Mobile phone app could be useful in lowering rate of texting and driving accidents, law enforcement says

08/03/2017 02:17 PM

FRANKFORT – With the number of distracted driving deaths in Kentucky rising, law enforcement officials say that a new app could be the answer in eliminating the frequency in which drivers text and drive.

LifeSaver is a free mobile software application that provides individuals, governments and businesses with the tools they need to measure and reduce cellphone-related distracted driving; which is responsible for more that 25 percent of U.S. auto collisions each year.

The mobile app discourages drivers from using Android or iPhones while driving by capturing attempted phone usage while driving and scores drivers based on their level of distracted driving behavior, which the individual or business owner can view through Lifesaver’s Driver Portal and use to improve driver behavior.

Jessamine County Sheriff Kevin Corman, president of the Kentucky Sheriff’s Association, told members of the Interim Joint Committee on Transportation on Thursday that his organization supports LifeSaver as a way to cut down on the number of distracted driving accidents.

“Most of our distracted driving accidents seem to involve texting and driving, and talking on the phone while driving,” said Corman. “I know in Jessamine County, we had 810 accidents last year, and 37 percent of them were coded as a distracted driving incident.”

Corman told legislators that the app works on the simple premise of blocking the phone from being used, while the driver is operating a vehicle.

“If the phone’s in motion, it disables the phone,” Corman said. “Typically, parents with teenage drivers will put in a password protected into the phone to where if the phone’s moving, it won’t accept phone calls, won’t make phone calls, or won’t allow texts to come in or out.”

Jim Howell, Vice President of Marketing and Sales for the LifeSaver app, says that his goal with the app is to reduce distracted driving by 50 percent in 5 years.

He suggests that parents set up the app with their own password so they will know if any attempts have been made to override the system by their kids.

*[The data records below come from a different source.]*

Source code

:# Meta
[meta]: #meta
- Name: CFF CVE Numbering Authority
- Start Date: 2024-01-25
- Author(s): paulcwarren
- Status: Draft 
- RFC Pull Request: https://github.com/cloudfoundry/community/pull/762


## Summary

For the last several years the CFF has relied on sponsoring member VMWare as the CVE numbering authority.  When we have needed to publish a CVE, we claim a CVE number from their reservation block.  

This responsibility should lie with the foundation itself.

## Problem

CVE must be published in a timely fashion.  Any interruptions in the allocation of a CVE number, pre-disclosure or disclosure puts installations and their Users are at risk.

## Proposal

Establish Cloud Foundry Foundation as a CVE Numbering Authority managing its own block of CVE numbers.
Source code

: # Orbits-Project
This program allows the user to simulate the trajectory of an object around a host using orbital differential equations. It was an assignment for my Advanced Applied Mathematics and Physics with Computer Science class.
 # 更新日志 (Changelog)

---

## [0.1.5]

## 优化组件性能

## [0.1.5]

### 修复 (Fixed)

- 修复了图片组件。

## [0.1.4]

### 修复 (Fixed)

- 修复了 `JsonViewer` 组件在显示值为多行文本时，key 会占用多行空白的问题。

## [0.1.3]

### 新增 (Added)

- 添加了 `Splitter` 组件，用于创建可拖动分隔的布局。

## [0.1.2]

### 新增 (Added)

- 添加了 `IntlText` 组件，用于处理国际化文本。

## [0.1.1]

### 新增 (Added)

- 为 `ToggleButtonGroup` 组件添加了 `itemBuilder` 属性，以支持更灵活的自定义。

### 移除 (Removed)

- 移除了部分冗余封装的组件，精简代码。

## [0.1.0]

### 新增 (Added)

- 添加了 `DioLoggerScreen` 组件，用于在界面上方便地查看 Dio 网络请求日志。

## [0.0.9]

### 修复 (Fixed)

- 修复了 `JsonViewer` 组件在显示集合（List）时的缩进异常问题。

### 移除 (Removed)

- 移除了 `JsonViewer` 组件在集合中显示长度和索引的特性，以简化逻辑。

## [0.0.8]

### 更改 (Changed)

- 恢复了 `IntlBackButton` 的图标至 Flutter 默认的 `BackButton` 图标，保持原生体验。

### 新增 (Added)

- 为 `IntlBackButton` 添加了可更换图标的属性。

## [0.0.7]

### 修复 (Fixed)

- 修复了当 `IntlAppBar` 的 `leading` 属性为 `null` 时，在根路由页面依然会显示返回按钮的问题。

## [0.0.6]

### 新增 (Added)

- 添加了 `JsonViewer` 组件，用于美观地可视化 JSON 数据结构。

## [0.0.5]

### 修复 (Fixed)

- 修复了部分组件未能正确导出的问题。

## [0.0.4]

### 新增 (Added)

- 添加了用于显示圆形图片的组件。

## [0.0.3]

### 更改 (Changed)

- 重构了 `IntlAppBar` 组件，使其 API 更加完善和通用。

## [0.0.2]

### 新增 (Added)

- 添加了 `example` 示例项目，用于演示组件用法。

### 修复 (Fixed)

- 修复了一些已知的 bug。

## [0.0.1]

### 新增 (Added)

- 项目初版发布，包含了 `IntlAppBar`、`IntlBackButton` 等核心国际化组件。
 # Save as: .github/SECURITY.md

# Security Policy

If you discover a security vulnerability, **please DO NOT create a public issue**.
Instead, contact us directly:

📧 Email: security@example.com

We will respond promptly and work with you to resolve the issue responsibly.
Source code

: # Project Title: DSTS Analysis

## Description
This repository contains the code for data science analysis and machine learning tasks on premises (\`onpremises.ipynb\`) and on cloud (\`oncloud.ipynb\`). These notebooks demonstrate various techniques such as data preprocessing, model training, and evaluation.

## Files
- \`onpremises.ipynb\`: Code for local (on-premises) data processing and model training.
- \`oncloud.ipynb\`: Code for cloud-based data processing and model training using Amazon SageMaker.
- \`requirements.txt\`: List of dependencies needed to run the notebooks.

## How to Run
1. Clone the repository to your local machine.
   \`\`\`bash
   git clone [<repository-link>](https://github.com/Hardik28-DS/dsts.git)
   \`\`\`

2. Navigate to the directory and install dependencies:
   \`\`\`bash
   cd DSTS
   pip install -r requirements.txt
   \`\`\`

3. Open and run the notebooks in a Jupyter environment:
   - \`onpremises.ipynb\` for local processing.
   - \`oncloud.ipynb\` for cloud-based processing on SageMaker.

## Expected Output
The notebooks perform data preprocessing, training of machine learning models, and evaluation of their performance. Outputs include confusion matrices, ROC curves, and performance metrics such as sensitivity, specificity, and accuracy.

“If a kid tries to override our system, it sends a text message to their parents,” Howell said. “It was designed for parents to put on their kids phones when they start driving.”

Rep. Chris Harris, D-Forest Hills, questioned Howell about passengers being able to override the app when they are not driving.

“We have a passenger bypass button on the app,” Howell said. “Anytime the phone is open, it sends a text message to the parent.”

According to the National Safety Council there are 1.6 million cell phone distracted driving crashes annually, costing 33 billion dollars in insurance claims annually.

While the basic LifeSaver app is free, there are charges for add-ons.